* [Task prompt] Make an exact copy of the listing underneath, skipping each picture.

[Records for the exercise — start]

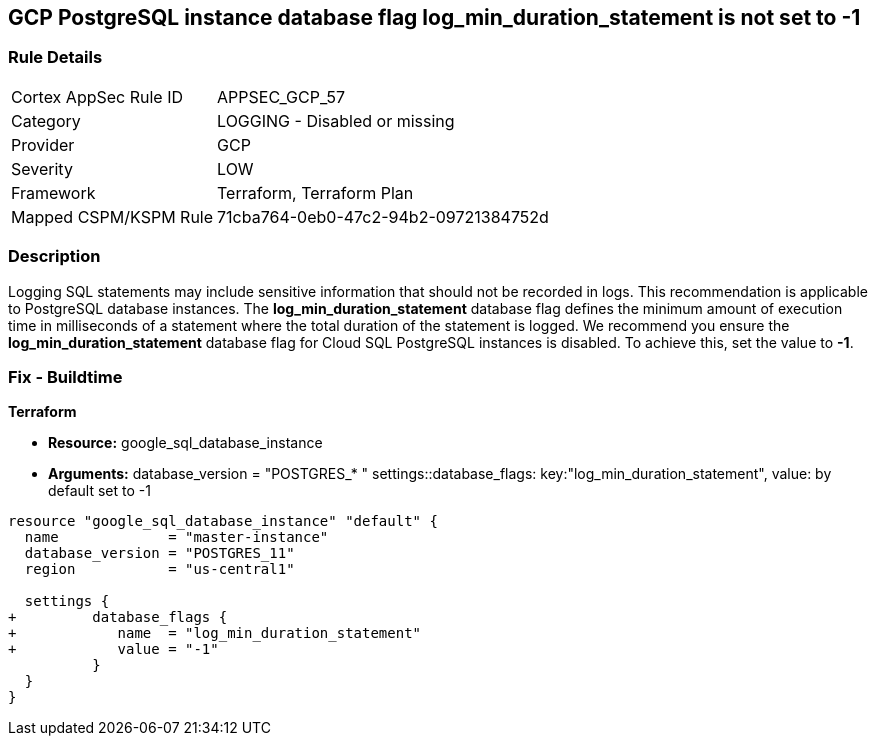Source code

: == GCP PostgreSQL instance database flag log_min_duration_statement is not set to -1


=== Rule Details

[cols="1,2"]
|===
|Cortex AppSec Rule ID |APPSEC_GCP_57
|Category |LOGGING - Disabled or missing
|Provider |GCP
|Severity |LOW
|Framework |Terraform, Terraform Plan
|Mapped CSPM/KSPM Rule |71cba764-0eb0-47c2-94b2-09721384752d
|===


=== Description 


Logging SQL statements may include sensitive information that should not be recorded in logs.
This recommendation is applicable to PostgreSQL database instances.
The *log_min_duration_statement* database flag defines the minimum amount of execution time in milliseconds of a statement where the total duration of the statement is logged.
We recommend you ensure the *log_min_duration_statement* database flag for Cloud SQL PostgreSQL instances is disabled.
To achieve this, set the value to *-1*.

////
=== Fix - Runtime


* GCP Console To change the policy using the GCP Console, follow these steps:* 



. Log in to the GCP Console at https://console.cloud.google.com.

. Navigate to https://console.cloud.google.com/sql/instances [Cloud SQL Instances].

. Select the * PostgreSQL instance* where the database flag needs to be enabled.

. Click * Edit*.

. Scroll down to the * Flags* section.

. To set a flag that has not been set on the instance before, click * Add item*.

. Select the flag * og_min_duration_statement* from the drop-down menu, and set its value to * -1*.

. Click * Save*.

. Confirm the changes in the * Flags* section on the * Overview* page.


* CLI Command* 



. List all Cloud SQL database instances using the following command: `gcloud sql instances list`

. Configure the `log_min_duration_statement` flag for every Cloud SQL PosgreSQL database instance using the below command: `gcloud sql instances patch INSTANCE_NAME --database-flags log_min_duration_statement=-1`
+
NOTE: This command will overwrite all database flags previously set. To keep those and add new ones, include the values for all flags to be set on the instance; any flag not specifically included is set to its default value.
For flags that do not take a value, specify the flag name followed by an equals sign (*=*).

////

=== Fix - Buildtime


*Terraform* 


* *Resource:* google_sql_database_instance
* *Arguments:*  database_version = "POSTGRES_* " settings::database_flags: key:"log_min_duration_statement", value:  by default set to -1


[source,go]
----
resource "google_sql_database_instance" "default" {
  name             = "master-instance"
  database_version = "POSTGRES_11"
  region           = "us-central1"

  settings {
+         database_flags {
+            name  = "log_min_duration_statement"
+            value = "-1"
          }
  }
}
----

[Records for the exercise — finish]

* [Response to this task]
Source code

: == GCP PostgreSQL instance database flag log_min_duration_statement is not set to -1


=== Rule Details

[cols="1,2"]
|===
|Cortex AppSec Rule ID |APPSEC_GCP_57
|Category |LOGGING - Disabled or missing
|Provider |GCP
|Severity |LOW
|Framework |Terraform, Terraform Plan
|Mapped CSPM/KSPM Rule |71cba764-0eb0-47c2-94b2-09721384752d
|===


=== Description 


Logging SQL statements may include sensitive information that should not be recorded in logs.
This recommendation is applicable to PostgreSQL database instances.
The *log_min_duration_statement* database flag defines the minimum amount of execution time in milliseconds of a statement where the total duration of the statement is logged.
We recommend you ensure the *log_min_duration_statement* database flag for Cloud SQL PostgreSQL instances is disabled.
To achieve this, set the value to *-1*.

////
=== Fix - Runtime


* GCP Console To change the policy using the GCP Console, follow these steps:* 



. Log in to the GCP Console at https://console.cloud.google.com.

. Navigate to https://console.cloud.google.com/sql/instances [Cloud SQL Instances].

. Select the * PostgreSQL instance* where the database flag needs to be enabled.

. Click * Edit*.

. Scroll down to the * Flags* section.

. To set a flag that has not been set on the instance before, click * Add item*.

. Select the flag * og_min_duration_statement* from the drop-down menu, and set its value to * -1*.

. Click * Save*.

. Confirm the changes in the * Flags* section on the * Overview* page.


* CLI Command* 



. List all Cloud SQL database instances using the following command: `gcloud sql instances list`

. Configure the `log_min_duration_statement` flag for every Cloud SQL PosgreSQL database instance using the below command: `gcloud sql instances patch INSTANCE_NAME --database-flags log_min_duration_statement=-1`
+
NOTE: This command will overwrite all database flags previously set. To keep those and add new ones, include the values for all flags to be set on the instance; any flag not specifically included is set to its default value.
For flags that do not take a value, specify the flag name followed by an equals sign (*=*).

////

=== Fix - Buildtime


*Terraform* 


* *Resource:* google_sql_database_instance
* *Arguments:*  database_version = "POSTGRES_* " settings::database_flags: key:"log_min_duration_statement", value:  by default set to -1


[source,go]
----
resource "google_sql_database_instance" "default" {
  name             = "master-instance"
  database_version = "POSTGRES_11"
  region           = "us-central1"

  settings {
+         database_flags {
+            name  = "log_min_duration_statement"
+            value = "-1"
          }
  }
}
----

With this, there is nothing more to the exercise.